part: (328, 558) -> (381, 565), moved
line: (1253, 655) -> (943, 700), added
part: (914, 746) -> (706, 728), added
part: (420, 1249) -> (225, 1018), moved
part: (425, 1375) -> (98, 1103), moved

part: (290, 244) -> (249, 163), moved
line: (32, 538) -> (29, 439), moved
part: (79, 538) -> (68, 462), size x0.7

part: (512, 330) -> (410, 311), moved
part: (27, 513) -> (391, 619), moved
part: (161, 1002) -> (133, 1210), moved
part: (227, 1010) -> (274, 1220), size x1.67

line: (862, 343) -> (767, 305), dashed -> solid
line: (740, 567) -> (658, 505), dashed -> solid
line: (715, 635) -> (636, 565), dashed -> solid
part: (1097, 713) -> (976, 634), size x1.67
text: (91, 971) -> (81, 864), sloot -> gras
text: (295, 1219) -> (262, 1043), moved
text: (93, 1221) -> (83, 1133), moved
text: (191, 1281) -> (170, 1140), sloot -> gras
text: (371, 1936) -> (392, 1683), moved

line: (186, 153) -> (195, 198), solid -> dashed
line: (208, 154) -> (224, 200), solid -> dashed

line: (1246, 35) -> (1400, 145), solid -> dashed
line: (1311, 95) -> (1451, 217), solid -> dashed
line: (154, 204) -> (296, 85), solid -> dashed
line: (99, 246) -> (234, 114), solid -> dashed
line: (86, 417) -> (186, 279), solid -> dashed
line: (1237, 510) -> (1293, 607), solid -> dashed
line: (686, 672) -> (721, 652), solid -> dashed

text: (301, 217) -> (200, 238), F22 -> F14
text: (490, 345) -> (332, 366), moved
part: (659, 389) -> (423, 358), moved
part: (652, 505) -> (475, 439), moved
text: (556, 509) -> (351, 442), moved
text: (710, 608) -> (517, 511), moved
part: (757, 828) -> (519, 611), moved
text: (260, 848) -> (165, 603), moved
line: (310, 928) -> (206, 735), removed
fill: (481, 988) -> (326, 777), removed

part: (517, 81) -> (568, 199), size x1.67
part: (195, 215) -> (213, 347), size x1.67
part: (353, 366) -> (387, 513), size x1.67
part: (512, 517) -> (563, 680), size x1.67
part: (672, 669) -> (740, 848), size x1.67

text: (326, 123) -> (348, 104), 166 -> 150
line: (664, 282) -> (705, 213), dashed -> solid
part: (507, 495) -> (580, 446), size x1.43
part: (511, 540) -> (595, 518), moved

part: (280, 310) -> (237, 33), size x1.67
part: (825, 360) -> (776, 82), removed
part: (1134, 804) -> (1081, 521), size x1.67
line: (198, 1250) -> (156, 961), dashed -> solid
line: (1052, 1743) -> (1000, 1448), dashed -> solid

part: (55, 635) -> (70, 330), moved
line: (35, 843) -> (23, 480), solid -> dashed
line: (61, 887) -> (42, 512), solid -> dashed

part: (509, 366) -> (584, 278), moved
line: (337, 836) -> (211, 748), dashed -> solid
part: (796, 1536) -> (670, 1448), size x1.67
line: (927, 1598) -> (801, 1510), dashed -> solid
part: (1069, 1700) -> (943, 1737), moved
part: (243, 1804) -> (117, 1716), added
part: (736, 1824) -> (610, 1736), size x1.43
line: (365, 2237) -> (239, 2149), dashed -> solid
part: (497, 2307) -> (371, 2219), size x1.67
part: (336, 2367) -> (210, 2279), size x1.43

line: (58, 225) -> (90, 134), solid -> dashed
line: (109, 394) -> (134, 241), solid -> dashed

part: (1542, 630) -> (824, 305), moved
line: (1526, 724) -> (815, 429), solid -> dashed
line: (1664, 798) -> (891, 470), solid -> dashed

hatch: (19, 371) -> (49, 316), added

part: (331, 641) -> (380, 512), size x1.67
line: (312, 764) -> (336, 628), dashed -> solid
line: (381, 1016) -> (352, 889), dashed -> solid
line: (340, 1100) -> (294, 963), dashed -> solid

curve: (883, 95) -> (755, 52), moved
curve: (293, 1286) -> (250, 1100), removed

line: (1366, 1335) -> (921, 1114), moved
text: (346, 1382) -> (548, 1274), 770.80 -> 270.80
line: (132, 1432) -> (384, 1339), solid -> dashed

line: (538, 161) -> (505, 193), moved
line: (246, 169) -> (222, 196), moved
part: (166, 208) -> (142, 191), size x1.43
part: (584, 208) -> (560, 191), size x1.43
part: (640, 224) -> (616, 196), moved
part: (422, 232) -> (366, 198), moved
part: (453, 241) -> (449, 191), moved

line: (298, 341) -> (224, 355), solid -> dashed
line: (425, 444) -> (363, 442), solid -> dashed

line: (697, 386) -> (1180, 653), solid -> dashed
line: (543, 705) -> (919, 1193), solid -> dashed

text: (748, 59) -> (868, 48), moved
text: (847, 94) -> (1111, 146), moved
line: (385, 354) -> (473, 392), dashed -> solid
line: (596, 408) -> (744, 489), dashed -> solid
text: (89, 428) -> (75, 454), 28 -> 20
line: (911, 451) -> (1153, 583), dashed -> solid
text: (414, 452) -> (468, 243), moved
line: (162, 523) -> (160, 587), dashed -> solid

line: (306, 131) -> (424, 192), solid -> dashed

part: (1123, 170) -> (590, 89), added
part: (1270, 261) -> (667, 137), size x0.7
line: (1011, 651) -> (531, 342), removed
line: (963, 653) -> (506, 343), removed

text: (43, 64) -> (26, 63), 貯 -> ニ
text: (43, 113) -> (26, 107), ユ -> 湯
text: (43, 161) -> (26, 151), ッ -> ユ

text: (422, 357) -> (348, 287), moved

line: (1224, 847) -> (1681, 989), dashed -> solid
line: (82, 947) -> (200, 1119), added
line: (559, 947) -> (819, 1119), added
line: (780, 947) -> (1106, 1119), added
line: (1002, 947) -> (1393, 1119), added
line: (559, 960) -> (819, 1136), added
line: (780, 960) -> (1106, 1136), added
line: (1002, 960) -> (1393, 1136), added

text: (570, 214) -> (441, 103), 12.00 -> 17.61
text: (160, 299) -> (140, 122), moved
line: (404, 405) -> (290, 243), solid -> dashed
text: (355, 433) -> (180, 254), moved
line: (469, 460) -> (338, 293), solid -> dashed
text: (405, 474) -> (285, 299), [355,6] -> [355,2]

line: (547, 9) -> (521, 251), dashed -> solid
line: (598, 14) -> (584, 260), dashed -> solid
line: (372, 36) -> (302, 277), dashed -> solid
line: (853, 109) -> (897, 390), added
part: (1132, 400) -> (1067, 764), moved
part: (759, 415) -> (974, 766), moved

### What you have to do:
Could you please report how many lines of the listing above hold the word "removed"? Only the number is needed.

### Response for this exercise:
6